Carry on the lab2 setup instructions, picking up right after their last sentence.
Text passage Block Start
The C code base for lab2 is available as a tarball at
/homes/park/pub/cs240/lab2.tar
on the Linux machines in one of our labs. If you are not able to
access the tarball it implies that you are not logged onto a
lab machine.
Copy the tarball to your working directory of choice and unpack it using
% tar xvf lab2.tar
Under lab2, you will find subdirectories that contain
versions of the example code discussed in class.
As noted in class, always compile and run the final version on a
Linux PC in our labs.
Text passage Block End
Information supplied Block Start
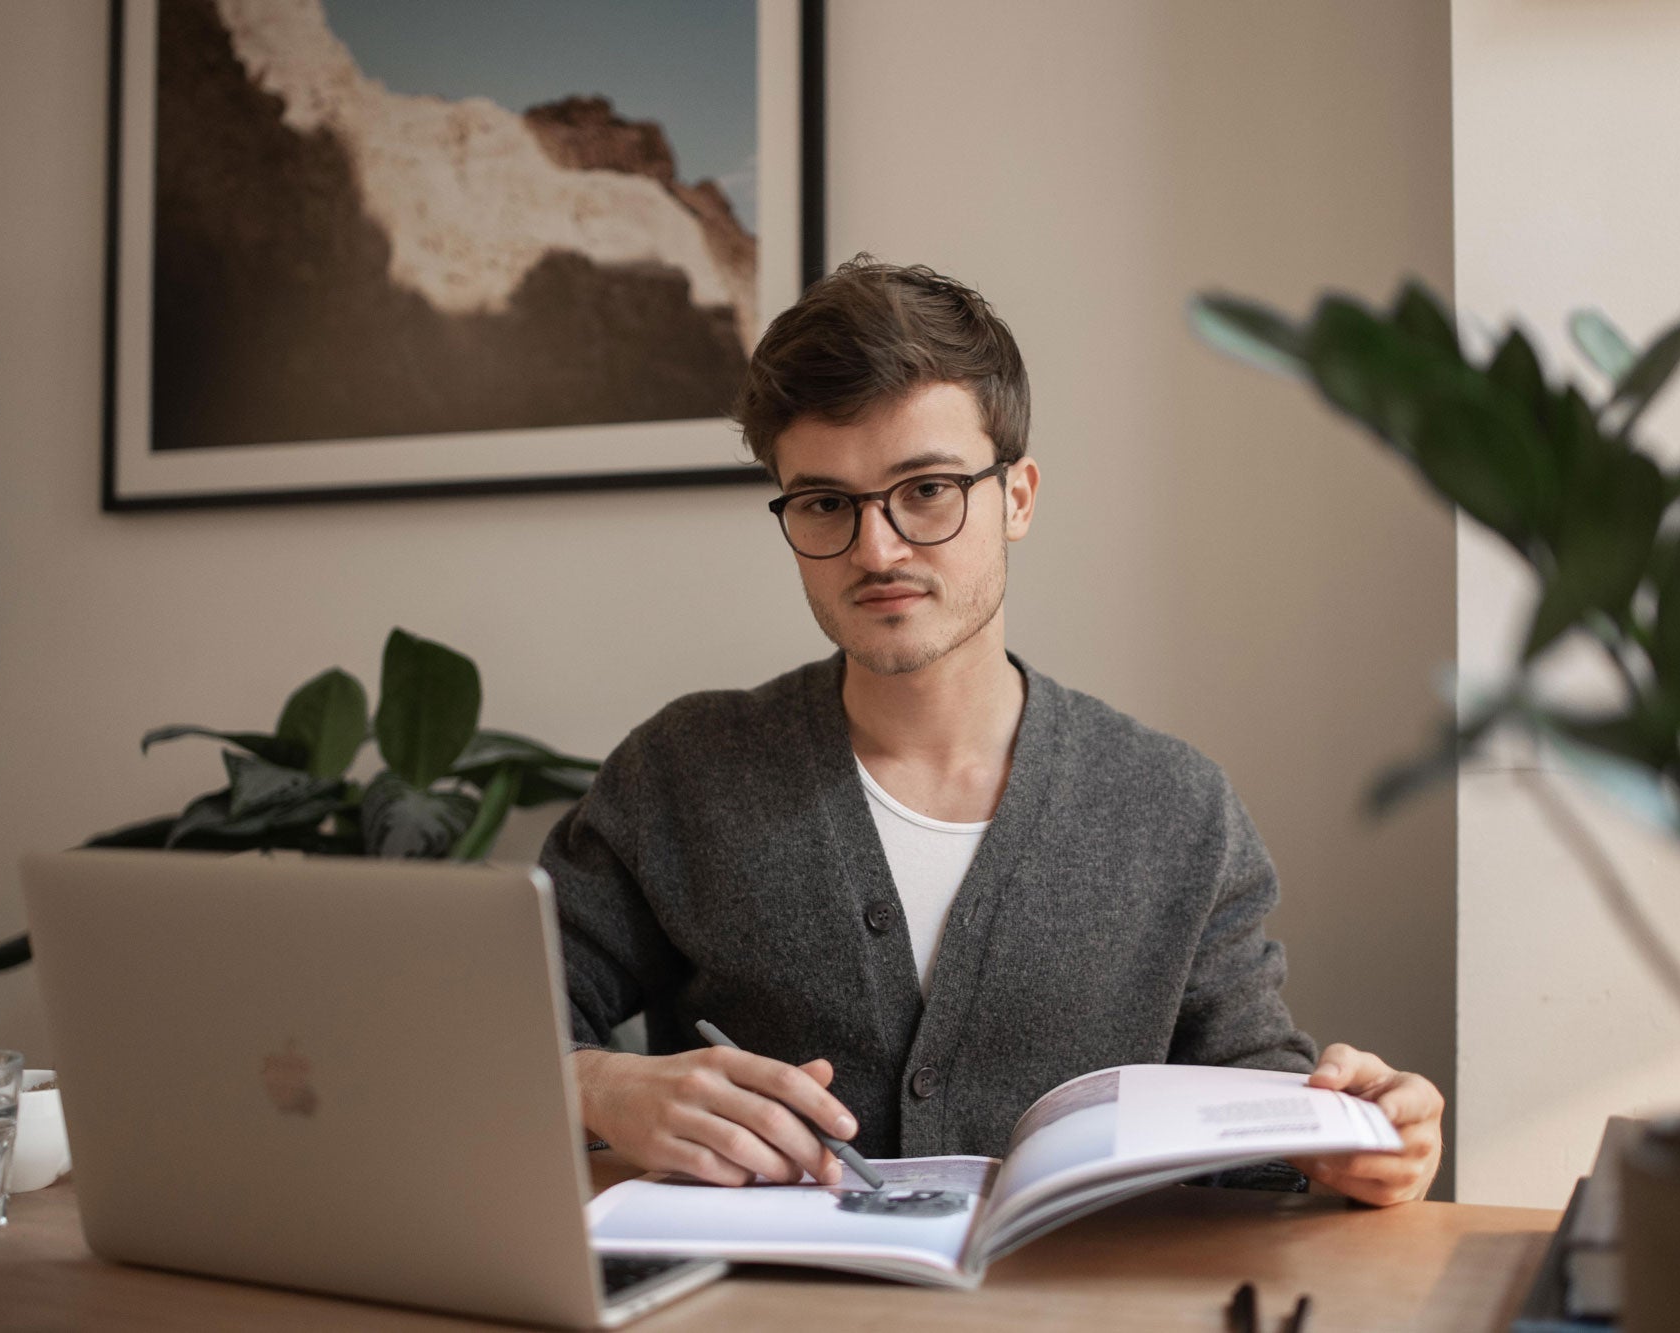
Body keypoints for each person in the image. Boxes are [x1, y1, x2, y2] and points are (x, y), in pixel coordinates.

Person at [541, 256, 1443, 1207]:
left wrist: (1357, 1139)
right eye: (823, 504)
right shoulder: (682, 775)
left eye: (926, 488)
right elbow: (482, 1027)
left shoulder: (1175, 809)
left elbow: (1257, 1130)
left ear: (1016, 497)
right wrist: (599, 1086)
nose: (877, 547)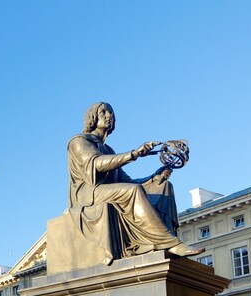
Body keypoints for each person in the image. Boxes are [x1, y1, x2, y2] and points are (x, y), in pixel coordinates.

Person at [67, 102, 203, 262]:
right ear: (92, 117)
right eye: (103, 112)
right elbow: (98, 163)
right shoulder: (79, 141)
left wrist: (155, 177)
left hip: (107, 192)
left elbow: (128, 181)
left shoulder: (109, 150)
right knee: (132, 191)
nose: (109, 116)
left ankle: (164, 243)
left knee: (164, 186)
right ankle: (170, 243)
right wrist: (135, 153)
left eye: (111, 113)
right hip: (89, 194)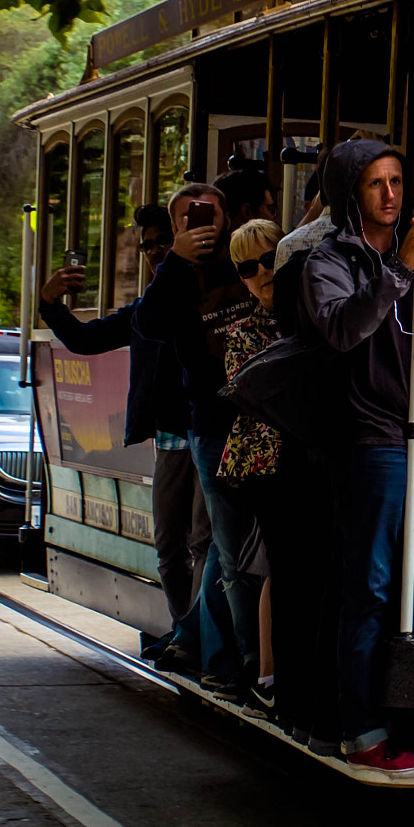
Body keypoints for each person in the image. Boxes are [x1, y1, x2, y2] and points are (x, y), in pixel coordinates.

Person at [302, 139, 414, 779]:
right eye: (374, 184)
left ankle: (406, 716)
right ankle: (360, 731)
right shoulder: (329, 259)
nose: (390, 195)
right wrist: (402, 271)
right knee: (371, 586)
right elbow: (340, 330)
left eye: (396, 181)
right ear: (348, 194)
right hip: (371, 439)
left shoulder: (412, 253)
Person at [37, 205, 210, 668]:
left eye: (162, 241)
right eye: (148, 244)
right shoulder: (147, 310)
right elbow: (86, 340)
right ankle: (182, 631)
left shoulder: (214, 294)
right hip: (172, 440)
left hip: (210, 438)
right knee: (170, 546)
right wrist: (49, 304)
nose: (155, 251)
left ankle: (198, 640)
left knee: (203, 542)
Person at [134, 182, 260, 696]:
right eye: (187, 218)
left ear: (227, 217)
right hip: (211, 430)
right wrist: (175, 262)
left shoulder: (243, 261)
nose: (199, 223)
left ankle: (196, 639)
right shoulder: (177, 276)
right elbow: (148, 322)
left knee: (238, 549)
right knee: (227, 552)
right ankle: (228, 663)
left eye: (207, 214)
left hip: (263, 424)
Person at [221, 218, 287, 718]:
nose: (262, 273)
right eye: (248, 268)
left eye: (269, 259)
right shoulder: (244, 331)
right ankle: (267, 675)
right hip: (268, 464)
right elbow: (257, 393)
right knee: (274, 566)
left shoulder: (314, 311)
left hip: (308, 458)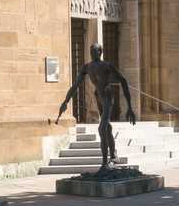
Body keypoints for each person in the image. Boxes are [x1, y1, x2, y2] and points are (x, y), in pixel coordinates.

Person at [57, 43, 136, 174]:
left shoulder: (106, 65)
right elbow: (75, 85)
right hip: (98, 96)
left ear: (100, 52)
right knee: (107, 127)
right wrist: (65, 101)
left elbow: (123, 81)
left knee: (102, 127)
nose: (92, 53)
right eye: (91, 50)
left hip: (107, 96)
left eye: (95, 51)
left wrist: (129, 107)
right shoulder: (87, 67)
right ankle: (113, 155)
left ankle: (105, 163)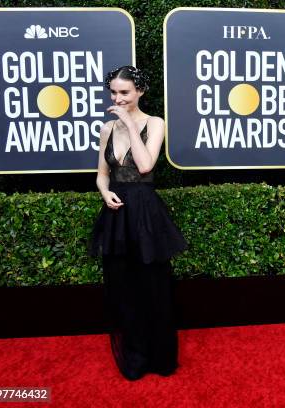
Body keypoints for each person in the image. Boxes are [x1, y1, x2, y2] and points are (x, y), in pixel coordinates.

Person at [89, 65, 187, 381]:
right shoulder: (105, 129)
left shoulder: (155, 123)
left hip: (145, 213)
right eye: (114, 92)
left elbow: (145, 165)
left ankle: (159, 357)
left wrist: (129, 123)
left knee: (152, 287)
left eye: (125, 92)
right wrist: (105, 194)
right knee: (123, 288)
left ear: (140, 92)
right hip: (117, 216)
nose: (117, 98)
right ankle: (134, 355)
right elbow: (102, 175)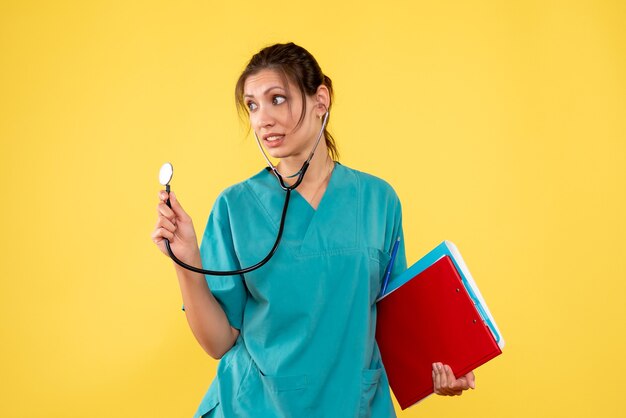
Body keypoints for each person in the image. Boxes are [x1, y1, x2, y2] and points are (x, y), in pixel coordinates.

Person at [152, 42, 475, 418]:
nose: (262, 120)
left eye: (277, 99)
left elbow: (396, 320)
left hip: (350, 405)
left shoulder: (377, 201)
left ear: (320, 100)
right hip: (254, 407)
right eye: (252, 105)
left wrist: (441, 365)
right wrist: (187, 261)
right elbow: (219, 342)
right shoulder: (235, 207)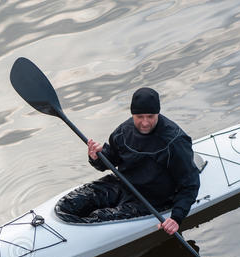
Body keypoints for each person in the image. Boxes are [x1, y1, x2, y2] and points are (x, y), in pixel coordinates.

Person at [54, 87, 200, 235]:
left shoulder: (175, 141)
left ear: (158, 113)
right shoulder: (123, 131)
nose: (145, 123)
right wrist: (98, 157)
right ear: (132, 114)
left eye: (150, 116)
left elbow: (190, 184)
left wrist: (177, 217)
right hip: (123, 183)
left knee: (100, 217)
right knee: (74, 202)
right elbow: (112, 159)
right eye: (139, 117)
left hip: (153, 198)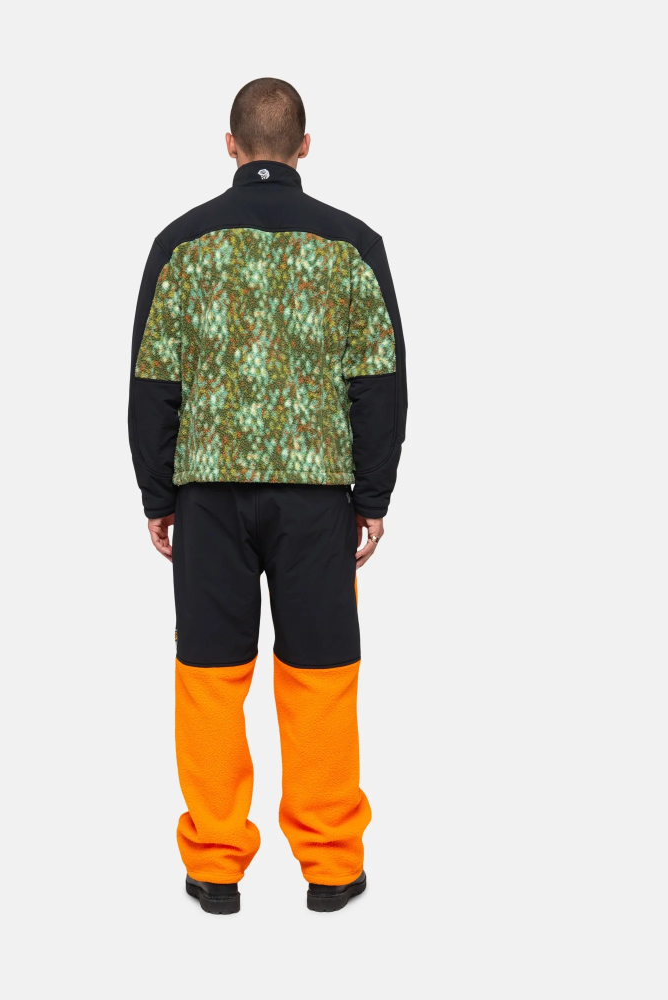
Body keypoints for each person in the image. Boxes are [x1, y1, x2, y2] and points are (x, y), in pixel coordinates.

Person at [128, 78, 407, 914]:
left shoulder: (182, 243)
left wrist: (157, 494)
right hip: (316, 501)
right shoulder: (352, 244)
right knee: (321, 674)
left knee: (209, 675)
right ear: (304, 147)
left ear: (230, 144)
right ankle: (332, 866)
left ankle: (215, 866)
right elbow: (380, 382)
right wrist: (372, 495)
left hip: (208, 497)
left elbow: (153, 382)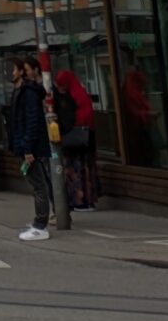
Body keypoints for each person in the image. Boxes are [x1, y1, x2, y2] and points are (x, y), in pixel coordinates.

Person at [6, 55, 58, 240]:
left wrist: (28, 148)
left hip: (30, 147)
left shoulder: (27, 93)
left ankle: (40, 225)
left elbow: (32, 121)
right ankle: (40, 221)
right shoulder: (20, 91)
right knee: (37, 183)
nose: (11, 73)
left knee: (39, 185)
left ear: (21, 72)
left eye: (14, 69)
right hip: (24, 145)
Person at [53, 63, 100, 211]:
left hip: (75, 139)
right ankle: (86, 199)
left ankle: (80, 200)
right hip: (85, 139)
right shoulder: (79, 93)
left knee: (76, 171)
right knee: (84, 170)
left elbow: (74, 117)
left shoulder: (71, 97)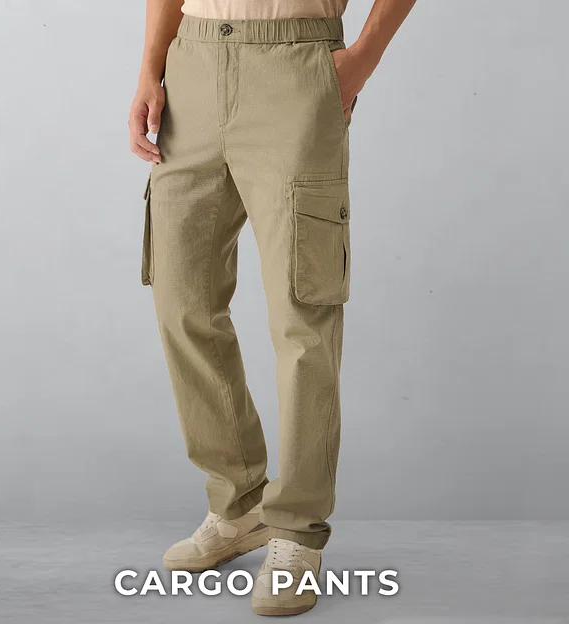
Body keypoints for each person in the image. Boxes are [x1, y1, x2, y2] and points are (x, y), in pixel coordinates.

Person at [129, 0, 416, 616]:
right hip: (191, 66)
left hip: (296, 68)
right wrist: (151, 69)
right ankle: (239, 505)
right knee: (181, 301)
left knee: (302, 314)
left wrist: (361, 60)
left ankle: (297, 531)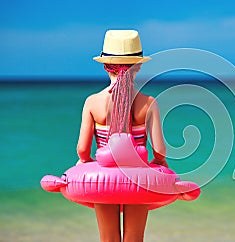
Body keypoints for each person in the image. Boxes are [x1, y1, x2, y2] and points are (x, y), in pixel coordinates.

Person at [76, 30, 168, 242]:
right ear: (140, 66)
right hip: (138, 179)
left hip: (104, 178)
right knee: (134, 238)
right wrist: (159, 164)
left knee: (108, 238)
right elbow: (160, 150)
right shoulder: (149, 103)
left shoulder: (92, 102)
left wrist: (86, 164)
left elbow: (82, 149)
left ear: (105, 65)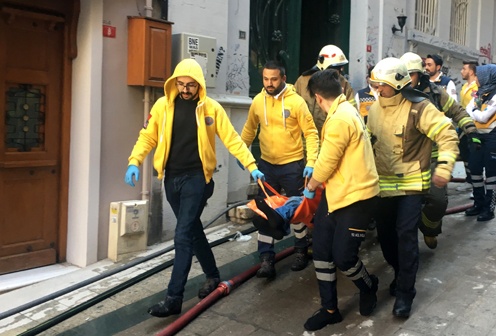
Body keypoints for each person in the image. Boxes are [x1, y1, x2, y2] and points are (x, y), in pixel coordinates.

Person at [124, 58, 263, 317]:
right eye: (181, 84)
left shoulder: (210, 108)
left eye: (190, 85)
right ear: (174, 83)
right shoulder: (162, 106)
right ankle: (212, 276)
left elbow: (231, 137)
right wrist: (135, 161)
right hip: (171, 179)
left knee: (183, 235)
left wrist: (251, 164)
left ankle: (174, 297)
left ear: (199, 85)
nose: (185, 89)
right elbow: (148, 136)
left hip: (198, 179)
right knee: (192, 229)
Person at [368, 57, 459, 318]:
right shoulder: (375, 109)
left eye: (381, 85)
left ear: (396, 84)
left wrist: (443, 168)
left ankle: (406, 293)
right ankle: (399, 273)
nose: (376, 89)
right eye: (375, 84)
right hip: (383, 189)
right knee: (387, 241)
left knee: (406, 237)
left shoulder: (420, 108)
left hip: (411, 187)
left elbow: (447, 135)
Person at [302, 69, 380, 331]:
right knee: (322, 253)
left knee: (344, 257)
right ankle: (330, 308)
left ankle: (369, 285)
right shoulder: (344, 110)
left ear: (317, 98)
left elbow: (328, 161)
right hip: (336, 195)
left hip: (356, 197)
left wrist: (311, 184)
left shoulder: (340, 119)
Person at [240, 60, 319, 279]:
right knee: (265, 212)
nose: (269, 83)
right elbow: (249, 129)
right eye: (266, 79)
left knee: (298, 212)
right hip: (266, 166)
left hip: (293, 165)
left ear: (283, 78)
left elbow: (311, 133)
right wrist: (242, 152)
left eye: (274, 79)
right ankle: (266, 259)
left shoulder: (297, 103)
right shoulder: (258, 101)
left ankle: (301, 251)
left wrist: (311, 162)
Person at [400, 52, 476, 249]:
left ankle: (430, 228)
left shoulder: (434, 93)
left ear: (420, 74)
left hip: (432, 156)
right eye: (403, 74)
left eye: (412, 75)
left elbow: (456, 111)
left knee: (438, 201)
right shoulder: (394, 94)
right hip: (404, 158)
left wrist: (470, 129)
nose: (408, 80)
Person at [463, 64, 496, 221]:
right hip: (479, 137)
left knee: (491, 173)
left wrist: (474, 112)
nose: (476, 78)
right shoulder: (478, 93)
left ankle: (489, 209)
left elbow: (482, 117)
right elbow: (467, 110)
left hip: (495, 139)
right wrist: (475, 112)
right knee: (475, 170)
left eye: (478, 75)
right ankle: (478, 204)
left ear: (486, 77)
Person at [294, 44, 356, 133]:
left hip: (331, 136)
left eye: (340, 68)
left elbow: (351, 113)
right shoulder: (303, 81)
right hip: (306, 137)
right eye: (335, 68)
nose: (339, 71)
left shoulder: (343, 83)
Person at [459, 60, 480, 191]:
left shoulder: (476, 88)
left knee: (473, 153)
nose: (462, 71)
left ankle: (475, 183)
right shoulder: (464, 87)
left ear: (471, 71)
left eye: (464, 69)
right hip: (462, 125)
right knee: (464, 151)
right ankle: (468, 179)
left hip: (473, 125)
Information supplied Block End
### Output of the exercise
Compile the program in v1/ to generate the executable file main.bin (the .bin suffix is sometimes used for executable files in Linux/UNIX). Use the -o option of gcc to change the executable file name from the default a.out. Run main.bin four times. Specify what output you observe. What do the addresses output by printf() tell you about the local variable x of main() with respect to its location in main memory over the four runs? For the fourth run write out the bits of the hexadecimal address. Follow the default convention discussed in class where the first (i.e., least significant) bit is written right-most, the last (i.e., most significant) bit is written left-most. Count the number of bits represented by the hexadecimal output. Given that our lab machines are 64-bit Intel PCs what does the number of bits output indicate about how many bits are actually allowed for addresses by user programs? Modify main.c so that the statement that assigns constant 7 to x is removed. Compile and run main.bin four times. What do you observe? Is the value(s) that observed guaranteed to be the same across different runs? Explain your reasoning.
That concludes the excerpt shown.